The TARDIS appears from outside to be an ordinary blue British Police Box (a phone booth designed for police communications).
Although it is only as big as a telephone box on the outside, the TARDIS is extremely large inside with thousands of rooms. The show has explained that it does this in the same way that large objects that are far away look small to the eye, and describes the TARDIS as being "dimensionally transcendental", meaning that its exterior and interior dimensions exist in separate dimensions. The vehicle "travels" by dematerializing (vanishing) from one point and, after traversing the time vortex, simply rematerializing (appearing from nothing) anywhere else. This peculiar device was one of the trademarks of the show, allowing for a great deal of versatility in setting and storytelling without a large expense in special effects.
In the narrative, The Doctor's TARDIS is an obsolescent "type 40" that he borrowed "unofficially" when he departed his home planet of Gallifrey - all the other type 40s have long since been decommissioned and replaced by new improved models.
Although it is supposed to blend inconspicuously into whatever time or environment it turns up in, it invariably shows up as a (British circa 1950s) blue police box. (This inspiration may have been a creative ploy by the BBC to save time and money in props, but became an in-joke genre convention in its own right, particularly since there have been very few police boxes left in Britain for some considerable time.) The rationalisation for this was given quite early in the series as a failure in a mechanism (the Chameleon Circuit) which was responsible for making the outside of the machine change to fit in with its environment. Despite his considerable ingenuity in other fields, and his ownership of a sonic screwdriver, the Doctor has been unable to fix this problem completely; the occasional temporary success has always been followed by a return to the status quo. Ironically the exterior appearance of the TARDIS has become the most unchanging feature of the show over the course of its run.
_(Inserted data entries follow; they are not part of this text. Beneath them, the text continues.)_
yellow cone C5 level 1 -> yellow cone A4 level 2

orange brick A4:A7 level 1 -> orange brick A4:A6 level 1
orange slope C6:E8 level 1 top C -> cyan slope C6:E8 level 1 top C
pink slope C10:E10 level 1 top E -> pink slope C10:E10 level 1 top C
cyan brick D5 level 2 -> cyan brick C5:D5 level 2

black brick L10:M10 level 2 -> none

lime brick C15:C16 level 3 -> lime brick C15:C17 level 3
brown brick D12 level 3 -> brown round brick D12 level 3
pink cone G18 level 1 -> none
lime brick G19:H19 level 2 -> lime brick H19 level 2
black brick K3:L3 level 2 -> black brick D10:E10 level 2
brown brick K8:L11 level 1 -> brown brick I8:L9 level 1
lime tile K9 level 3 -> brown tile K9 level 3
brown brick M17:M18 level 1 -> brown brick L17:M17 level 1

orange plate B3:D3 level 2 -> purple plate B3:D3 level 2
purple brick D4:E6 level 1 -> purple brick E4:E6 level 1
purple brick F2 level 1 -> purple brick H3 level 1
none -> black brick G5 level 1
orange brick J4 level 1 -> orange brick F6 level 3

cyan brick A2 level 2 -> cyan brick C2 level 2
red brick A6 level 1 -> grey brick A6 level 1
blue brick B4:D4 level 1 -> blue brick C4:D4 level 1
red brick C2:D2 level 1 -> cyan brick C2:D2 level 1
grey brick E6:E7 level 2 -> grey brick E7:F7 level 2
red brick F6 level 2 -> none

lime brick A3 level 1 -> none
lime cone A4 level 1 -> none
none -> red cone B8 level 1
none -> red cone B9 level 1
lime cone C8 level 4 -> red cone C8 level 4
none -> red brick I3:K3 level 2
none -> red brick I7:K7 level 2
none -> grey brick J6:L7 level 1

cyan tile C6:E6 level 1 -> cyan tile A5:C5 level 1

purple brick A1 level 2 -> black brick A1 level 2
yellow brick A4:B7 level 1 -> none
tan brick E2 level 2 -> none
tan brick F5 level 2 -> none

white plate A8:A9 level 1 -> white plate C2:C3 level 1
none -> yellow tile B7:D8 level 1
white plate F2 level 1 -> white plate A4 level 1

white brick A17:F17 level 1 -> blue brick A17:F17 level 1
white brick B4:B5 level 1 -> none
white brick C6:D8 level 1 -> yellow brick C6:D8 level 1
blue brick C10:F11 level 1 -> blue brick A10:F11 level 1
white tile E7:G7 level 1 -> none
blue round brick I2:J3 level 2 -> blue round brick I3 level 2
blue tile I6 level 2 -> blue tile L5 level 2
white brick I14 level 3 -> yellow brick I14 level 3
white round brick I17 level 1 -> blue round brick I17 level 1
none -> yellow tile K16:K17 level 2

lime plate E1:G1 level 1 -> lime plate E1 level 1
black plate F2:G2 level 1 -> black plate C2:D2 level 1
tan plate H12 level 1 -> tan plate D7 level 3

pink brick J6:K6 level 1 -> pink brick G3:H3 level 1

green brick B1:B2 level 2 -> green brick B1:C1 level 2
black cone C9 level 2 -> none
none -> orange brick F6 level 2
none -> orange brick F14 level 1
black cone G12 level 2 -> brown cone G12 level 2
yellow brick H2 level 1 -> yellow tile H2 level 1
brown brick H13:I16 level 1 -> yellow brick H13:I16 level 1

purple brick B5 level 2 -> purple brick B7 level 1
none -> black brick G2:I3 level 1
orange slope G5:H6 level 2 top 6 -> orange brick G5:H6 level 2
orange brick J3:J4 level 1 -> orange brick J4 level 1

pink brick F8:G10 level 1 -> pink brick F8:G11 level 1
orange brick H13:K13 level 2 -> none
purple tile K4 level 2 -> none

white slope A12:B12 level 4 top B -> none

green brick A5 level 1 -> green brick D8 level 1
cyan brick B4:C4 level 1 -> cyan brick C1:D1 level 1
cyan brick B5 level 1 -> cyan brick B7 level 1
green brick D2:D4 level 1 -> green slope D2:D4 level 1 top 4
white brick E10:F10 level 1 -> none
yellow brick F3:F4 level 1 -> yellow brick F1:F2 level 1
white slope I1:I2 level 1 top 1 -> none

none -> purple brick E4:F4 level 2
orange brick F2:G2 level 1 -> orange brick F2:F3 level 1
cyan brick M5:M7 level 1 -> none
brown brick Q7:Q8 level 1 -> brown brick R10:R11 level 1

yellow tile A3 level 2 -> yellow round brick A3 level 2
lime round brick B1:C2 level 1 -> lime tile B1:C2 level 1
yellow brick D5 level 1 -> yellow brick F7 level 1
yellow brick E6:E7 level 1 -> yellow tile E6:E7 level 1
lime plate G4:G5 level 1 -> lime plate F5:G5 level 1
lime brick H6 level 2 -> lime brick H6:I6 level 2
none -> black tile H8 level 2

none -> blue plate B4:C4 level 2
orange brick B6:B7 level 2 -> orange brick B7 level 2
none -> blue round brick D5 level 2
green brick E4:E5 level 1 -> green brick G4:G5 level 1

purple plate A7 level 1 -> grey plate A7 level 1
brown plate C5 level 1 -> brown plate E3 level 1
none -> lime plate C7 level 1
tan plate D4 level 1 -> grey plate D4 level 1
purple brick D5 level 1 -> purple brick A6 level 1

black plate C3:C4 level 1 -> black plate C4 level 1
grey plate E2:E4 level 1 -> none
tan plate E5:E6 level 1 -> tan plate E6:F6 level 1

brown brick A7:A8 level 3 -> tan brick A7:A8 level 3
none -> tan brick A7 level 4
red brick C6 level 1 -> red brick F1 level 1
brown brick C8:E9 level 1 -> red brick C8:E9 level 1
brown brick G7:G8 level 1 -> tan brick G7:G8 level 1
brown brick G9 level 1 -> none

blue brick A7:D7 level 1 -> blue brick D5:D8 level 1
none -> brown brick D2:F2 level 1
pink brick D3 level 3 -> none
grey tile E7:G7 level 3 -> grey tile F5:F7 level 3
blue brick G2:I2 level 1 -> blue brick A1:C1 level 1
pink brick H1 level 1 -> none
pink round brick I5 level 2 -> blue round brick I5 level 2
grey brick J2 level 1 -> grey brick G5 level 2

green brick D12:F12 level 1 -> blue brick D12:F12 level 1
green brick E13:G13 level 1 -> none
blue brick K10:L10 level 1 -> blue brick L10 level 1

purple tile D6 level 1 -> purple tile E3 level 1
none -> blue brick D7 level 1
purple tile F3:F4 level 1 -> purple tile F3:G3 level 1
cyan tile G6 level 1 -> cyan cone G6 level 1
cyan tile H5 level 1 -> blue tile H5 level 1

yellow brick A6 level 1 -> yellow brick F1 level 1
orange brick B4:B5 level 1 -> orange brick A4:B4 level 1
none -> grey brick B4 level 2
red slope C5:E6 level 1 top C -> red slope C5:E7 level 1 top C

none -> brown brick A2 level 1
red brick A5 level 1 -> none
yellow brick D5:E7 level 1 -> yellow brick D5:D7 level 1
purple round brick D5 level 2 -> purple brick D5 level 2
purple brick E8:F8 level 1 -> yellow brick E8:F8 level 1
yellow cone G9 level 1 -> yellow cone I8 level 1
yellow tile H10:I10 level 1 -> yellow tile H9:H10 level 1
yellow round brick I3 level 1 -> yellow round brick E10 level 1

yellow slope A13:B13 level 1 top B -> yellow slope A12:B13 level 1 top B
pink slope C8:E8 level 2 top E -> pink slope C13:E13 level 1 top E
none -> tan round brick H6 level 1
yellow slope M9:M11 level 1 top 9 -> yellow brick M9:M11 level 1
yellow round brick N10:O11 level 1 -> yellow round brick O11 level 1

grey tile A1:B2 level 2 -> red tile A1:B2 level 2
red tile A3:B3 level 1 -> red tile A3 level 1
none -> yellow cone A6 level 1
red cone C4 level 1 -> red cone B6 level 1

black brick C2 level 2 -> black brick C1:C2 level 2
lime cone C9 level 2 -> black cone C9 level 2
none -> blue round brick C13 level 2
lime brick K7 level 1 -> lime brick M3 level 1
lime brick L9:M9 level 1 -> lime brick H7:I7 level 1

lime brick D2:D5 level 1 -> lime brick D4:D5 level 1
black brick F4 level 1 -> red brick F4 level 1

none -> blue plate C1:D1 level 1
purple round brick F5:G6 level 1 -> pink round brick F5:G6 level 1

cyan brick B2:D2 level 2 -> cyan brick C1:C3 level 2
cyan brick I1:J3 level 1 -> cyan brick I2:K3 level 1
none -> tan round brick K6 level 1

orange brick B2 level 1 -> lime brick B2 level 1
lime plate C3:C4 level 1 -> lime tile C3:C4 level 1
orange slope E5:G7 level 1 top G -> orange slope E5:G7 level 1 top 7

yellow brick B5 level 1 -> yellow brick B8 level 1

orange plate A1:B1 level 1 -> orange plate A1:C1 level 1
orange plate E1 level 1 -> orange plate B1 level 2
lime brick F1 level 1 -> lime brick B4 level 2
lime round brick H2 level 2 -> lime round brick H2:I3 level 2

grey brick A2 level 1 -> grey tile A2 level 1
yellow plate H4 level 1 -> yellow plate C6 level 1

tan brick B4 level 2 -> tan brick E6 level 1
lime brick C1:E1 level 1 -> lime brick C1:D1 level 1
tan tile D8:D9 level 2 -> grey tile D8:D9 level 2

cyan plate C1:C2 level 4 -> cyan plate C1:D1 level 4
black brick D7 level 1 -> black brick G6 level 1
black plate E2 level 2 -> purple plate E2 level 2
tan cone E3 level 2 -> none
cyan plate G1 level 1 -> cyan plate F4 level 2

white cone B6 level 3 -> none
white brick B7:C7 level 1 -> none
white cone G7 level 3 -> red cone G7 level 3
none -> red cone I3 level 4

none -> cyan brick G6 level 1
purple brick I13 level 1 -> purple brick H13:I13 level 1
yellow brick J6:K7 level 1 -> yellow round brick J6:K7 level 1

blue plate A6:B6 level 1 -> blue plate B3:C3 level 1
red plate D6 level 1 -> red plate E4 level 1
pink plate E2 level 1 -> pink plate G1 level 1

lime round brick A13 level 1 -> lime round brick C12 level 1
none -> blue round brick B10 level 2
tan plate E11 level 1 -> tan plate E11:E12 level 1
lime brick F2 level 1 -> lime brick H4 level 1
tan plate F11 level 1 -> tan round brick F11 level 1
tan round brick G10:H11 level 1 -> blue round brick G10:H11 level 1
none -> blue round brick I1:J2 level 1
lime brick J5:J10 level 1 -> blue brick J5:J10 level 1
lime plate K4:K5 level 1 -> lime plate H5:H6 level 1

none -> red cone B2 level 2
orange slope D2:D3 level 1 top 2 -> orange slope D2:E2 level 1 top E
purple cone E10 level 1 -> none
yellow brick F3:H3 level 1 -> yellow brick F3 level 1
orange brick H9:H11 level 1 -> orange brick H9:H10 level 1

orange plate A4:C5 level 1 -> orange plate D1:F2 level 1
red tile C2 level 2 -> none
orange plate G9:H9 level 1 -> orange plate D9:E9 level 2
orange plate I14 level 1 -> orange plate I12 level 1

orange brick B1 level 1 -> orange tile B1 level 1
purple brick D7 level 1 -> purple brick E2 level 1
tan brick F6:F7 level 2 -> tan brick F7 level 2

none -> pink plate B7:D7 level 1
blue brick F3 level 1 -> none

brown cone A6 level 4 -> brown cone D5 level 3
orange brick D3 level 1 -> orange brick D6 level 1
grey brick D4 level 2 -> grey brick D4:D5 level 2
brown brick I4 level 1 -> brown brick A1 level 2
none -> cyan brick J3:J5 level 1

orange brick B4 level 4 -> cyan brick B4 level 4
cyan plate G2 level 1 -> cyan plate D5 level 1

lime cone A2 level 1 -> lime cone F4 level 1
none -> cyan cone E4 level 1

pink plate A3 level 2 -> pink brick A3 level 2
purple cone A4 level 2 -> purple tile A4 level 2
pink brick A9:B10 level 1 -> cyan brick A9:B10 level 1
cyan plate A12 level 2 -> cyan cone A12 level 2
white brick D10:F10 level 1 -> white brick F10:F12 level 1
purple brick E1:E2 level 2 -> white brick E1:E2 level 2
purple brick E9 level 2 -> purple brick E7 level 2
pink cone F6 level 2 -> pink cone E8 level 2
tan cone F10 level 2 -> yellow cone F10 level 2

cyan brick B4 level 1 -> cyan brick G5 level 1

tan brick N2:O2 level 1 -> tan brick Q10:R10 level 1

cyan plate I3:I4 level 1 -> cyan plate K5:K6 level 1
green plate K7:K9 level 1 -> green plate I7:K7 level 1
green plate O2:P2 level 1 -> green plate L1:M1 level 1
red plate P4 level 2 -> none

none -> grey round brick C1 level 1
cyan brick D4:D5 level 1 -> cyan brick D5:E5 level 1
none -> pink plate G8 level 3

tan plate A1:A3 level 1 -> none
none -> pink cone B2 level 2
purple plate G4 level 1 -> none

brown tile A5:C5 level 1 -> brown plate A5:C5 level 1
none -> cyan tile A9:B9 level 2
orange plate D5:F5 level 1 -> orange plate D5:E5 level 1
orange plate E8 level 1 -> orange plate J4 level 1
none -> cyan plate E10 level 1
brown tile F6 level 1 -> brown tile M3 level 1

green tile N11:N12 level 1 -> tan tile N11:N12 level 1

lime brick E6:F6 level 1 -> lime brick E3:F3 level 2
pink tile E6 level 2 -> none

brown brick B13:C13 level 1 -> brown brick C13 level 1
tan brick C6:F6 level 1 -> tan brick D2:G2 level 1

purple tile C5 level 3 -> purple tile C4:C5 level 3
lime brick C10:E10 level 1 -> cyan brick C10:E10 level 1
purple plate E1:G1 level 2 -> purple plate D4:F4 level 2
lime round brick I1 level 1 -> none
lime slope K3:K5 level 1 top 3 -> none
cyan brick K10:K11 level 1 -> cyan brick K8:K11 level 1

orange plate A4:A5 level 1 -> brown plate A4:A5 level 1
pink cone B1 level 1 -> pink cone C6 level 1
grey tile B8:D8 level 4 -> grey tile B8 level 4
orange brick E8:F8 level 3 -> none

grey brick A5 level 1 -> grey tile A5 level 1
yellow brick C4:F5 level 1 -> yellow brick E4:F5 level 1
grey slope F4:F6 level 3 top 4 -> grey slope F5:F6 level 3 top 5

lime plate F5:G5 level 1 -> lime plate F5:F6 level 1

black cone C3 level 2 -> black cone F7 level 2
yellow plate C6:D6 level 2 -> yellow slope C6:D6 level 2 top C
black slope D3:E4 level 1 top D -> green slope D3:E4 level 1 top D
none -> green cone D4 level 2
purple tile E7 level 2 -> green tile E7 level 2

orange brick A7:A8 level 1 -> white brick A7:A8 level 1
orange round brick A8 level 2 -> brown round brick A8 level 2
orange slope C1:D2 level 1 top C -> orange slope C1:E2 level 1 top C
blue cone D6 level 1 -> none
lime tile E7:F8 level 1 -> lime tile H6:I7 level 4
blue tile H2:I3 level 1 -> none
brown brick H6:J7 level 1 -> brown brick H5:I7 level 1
Because the Doctor's TARDIS is so old it is inclined to break down, and the Doctor has often had to give it "percussive maintenance" to get it to start working properly. We also often saw him with his head stuck in a panel carrying out maintenance of some kind or another. (This gives us the amusing paradox of a space-time machine which is considerably more advanced than anything in the Star Trek universe, but which is at the same time an obsolete and unreliable piece of junk - or as the Master once put it "you might as well try to fly a second hand gas stove!".) Efforts to repair, control, and maintain the TARDIS were frequent plot devices throughout the show's three decade run.
The Master, a re-appearing nemesis of the Doctor and fellow Time Lord, had his own TARDIS, a later model whose Chameleon Circuit was not broken. In one episode each Time Lord's TARDIS materialised within the other, which led to a very confusing state of affairs!
Other characters with TARDISes include the Meddling Monk, the Master and the Rani. Presumably all renegade Time Lords had TARDISes at one time or other.